L’espace dans Thirst
La notion d'espace dans
Thirst est aussi singulière que le concept d'un vampire vivant de nos jours dans une ville coréenne... L'espace peut être qualifié tour à tour de "simple" – comme en témoigne l'espace de Sang-hyun – et de "complexe" – comme en atteste l'espace de Tae-ju.
Plusieurs scènes se déroulant après la transformation de Sang-hyun en vampire ont été tournées en intérieur : l'objectif était alors de créer une atmosphère claustrophobe et oppressante.
L'espace de Sang-hyun a été conçu de manière à refléter la vie morale et ascétique d'un prêtre, comme on peut le voir à travers le monastère et l'hôpital. Les murs blancs et nus, le plancher en bois et les rares meubles composent un décor très austère et créent un climat froid et rude. Les étroits couloirs sinueux de l'hôpital évoquent le conflit psychologique et la détresse d'un prêtre qui a renoncé à sa foi.
A l'inverse, l'espace de Tae-ju – l'atelier de la couturière – est un mélange détonant d'éléments culturellement hétérogènes. Le département Décoration a utilisé des papiers peints et des tissus qui s'inspirent des peintures fantasmagoriques du peintre symboliste français Odilon Redon pour créer une toile de fond. Dans la maison de style typiquement japonais, on trouve pêle-mêle des costumes coréens traditionnels, de la vodka, des médicaments à base de plantes, des disques de musique coréenne à l'eau de rose et des images de la Vierge Marie. Ces objets hétéroclites ont été choisis pour ôter toute identité nationale à la pièce.
Cet espace qui heurte le regard symbolise la frustration de Tae-ju et son désir de s'en échapper. C'est là que Sang-hyun laisse libre cours à son désir charnel. C'est aussi un espace fantastique qui provoque la mort et la renaissance.
Le maquillage et les costumes
La transformation des personnages se produit au même rythme que leurs changements émotionnels et se manifeste à travers les costumes et le maquillage.
Au départ, Sang-hyun porte des tenues aux couleurs atones, fabriquées en tissu souple, qui évoquent un simple et honnête prêtre catholique. Ses vêtements civils sont de simples chemises à col Mao ou des pulls à col roulé, ce qui lui permet de se fondre dans la foule.
Cependant, après sa transformation, il est beaucoup plus négligé et ses cheveux sont en bataille, loin de son style clérical.

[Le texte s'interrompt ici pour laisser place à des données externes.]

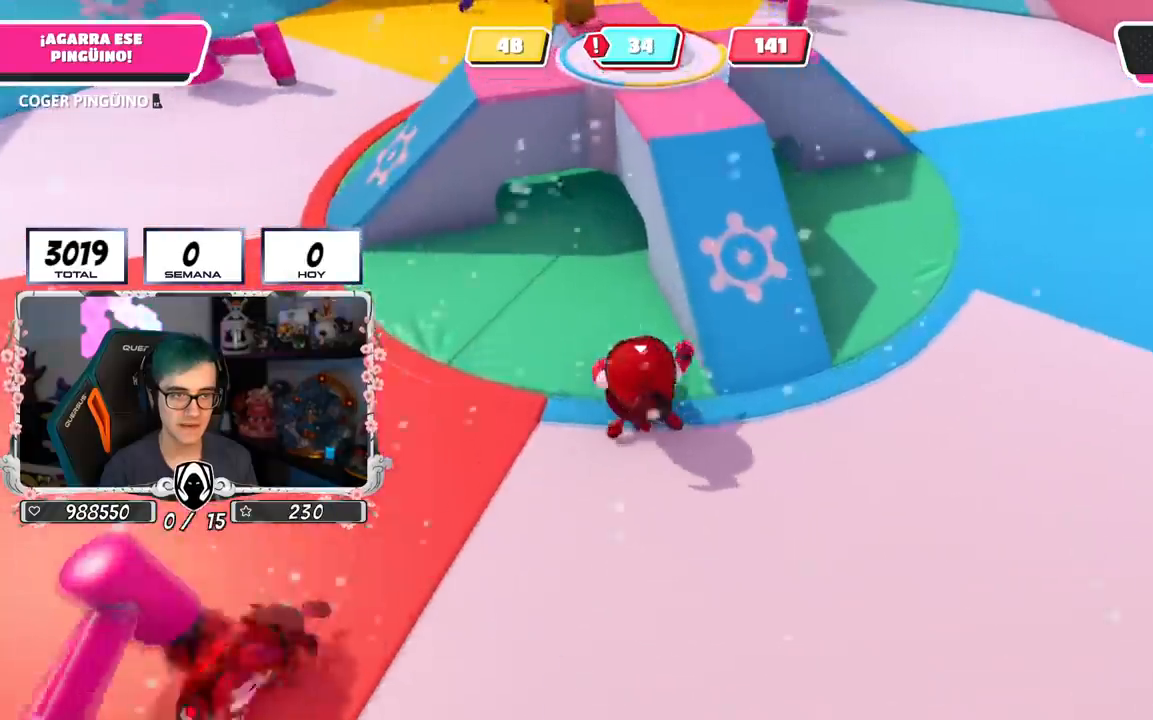
{"buttons": ["R2"], "left_stick": "up-left", "right_stick": "left"}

Ce changement physique est à mi-chemin entre le style débraillé du personnage de dur et celui de son ennemi en costume impeccable dans Old Boy.
Quant à Tae-ju, ses bouleversements émotionnels se traduisent par un changement de couleurs, qui passent de teintes neutres au bleu. Lorsqu'elle vit encore sous la coupe de sa belle-mère autoritaire et qu'elle doit subir son mollasson de mari, son teint est pâle, ses cheveux rebiquent et sont mal coiffés, et ses vêtements n'ont aucun éclat.
En revanche, après sa rencontre avec Sang-hyun, elle retrouve sa vitalité. Son visage rayonne. Elle porte des robes souvent bleues qui mettent en valeur la ravissante femme qu'elle est devenue. Alors que le fard à paupière rouge de Geum-ja évoquait la colère et la vengeance dans Lady Vengeance, le fond de teint couleur pêche de Tae-ju sublime la chair d'une femme amoureuse.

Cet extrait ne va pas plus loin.